I’d been over Paul and Angela’s house the day before to buy $10 worth of Girl Scout cookies from their wonderful daughter. They’ve got an orange tree so I got to take home a bag of oranges. This morning I think (because I’m a thinker): “I’m going to juice that shit.”
I look for my juicing apparatus (probably less expensive than Lance Armstrong’s juicing apparatus, but Hey, my bike got stolen) and it’s up in the cabinets. I warily eye the edge of the cabinet door which, at 66″, is the perfect height to gravely injure me if for some reason I stand up into it from a bent position.
I find the various parts of this manual juicer and, while taking them down, knock over a box of toothpicks. They spill all over the floor. I grab the broom and clean up the mess, then notice a tuft of dog hair on the floor in the corner. Then I sweep the whole kitchen.
The owner of the hair, that same dog, is licking my head. I am on the floor, having passed out for a minute. My friend takes me to Urgent Care, I get some stitches. Apparently, while sweeping under the cabinets I unbent to my full, mighty height and caught my skull on the corner of the cabinet door.
I’m not concussed. I’ve just got a bump on my head and one more little divot that’ll be apparent if I ever shave my head again or lose my hair.

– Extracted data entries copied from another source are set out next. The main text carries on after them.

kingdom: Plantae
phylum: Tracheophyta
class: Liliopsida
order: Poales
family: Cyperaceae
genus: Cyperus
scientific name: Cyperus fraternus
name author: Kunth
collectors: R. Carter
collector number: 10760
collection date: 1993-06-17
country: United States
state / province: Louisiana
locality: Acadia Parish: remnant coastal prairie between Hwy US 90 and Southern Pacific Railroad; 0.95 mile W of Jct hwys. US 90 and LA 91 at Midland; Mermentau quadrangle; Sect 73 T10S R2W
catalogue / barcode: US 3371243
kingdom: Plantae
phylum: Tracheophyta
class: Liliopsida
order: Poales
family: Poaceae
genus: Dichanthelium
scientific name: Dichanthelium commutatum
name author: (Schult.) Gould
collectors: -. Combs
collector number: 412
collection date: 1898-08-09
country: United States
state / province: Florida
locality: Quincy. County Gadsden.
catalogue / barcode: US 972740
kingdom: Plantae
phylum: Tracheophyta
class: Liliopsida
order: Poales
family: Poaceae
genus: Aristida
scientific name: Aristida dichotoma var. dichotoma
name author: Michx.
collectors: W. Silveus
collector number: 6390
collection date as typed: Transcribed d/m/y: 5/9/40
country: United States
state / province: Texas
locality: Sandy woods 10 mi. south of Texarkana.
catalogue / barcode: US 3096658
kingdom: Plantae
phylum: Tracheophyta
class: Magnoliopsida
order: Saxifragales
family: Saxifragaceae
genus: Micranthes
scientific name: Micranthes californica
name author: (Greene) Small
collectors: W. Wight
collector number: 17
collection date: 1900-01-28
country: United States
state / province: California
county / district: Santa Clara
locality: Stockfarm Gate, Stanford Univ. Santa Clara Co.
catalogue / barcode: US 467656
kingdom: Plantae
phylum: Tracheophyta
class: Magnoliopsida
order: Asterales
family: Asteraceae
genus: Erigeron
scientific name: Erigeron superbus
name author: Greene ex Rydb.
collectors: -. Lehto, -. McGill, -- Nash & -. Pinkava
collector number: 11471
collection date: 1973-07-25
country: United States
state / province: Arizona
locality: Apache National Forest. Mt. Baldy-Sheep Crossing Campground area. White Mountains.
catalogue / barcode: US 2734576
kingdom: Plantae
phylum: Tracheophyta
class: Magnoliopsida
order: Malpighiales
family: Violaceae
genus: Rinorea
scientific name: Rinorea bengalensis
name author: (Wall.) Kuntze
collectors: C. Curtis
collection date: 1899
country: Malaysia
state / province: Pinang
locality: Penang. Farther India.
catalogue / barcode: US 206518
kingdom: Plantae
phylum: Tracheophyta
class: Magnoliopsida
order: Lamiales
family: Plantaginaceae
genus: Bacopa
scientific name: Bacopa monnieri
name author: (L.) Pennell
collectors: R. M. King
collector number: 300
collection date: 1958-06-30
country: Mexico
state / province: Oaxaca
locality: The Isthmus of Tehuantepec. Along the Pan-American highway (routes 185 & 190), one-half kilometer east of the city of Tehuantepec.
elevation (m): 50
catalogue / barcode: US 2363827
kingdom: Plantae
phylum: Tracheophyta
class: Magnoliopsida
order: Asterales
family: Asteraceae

I’ve been this height for a quarter century but I’m thinking I’ll have some of it removed. There is nothing that makes a tall person feel as stupid as bumping his head (the doctor confirmed this; he suggested I write something instead of going to sleep).
Often people will greet me with a hearty “You’re too tall!” In my head (when it’s not bleeding out) I will often say, “And my daughter calls your son Shrieking Anthony. I’ve seen him on the playground and he should be locked up.” But to the person I usually just say, “But Jesus loves me.”
Now when someone tells me I’m too tall I will say “Sometimes.”
I’m home and will now juice that bag of oranges like nothing has ever been juiced before. Later I hope to move lest this house kill me.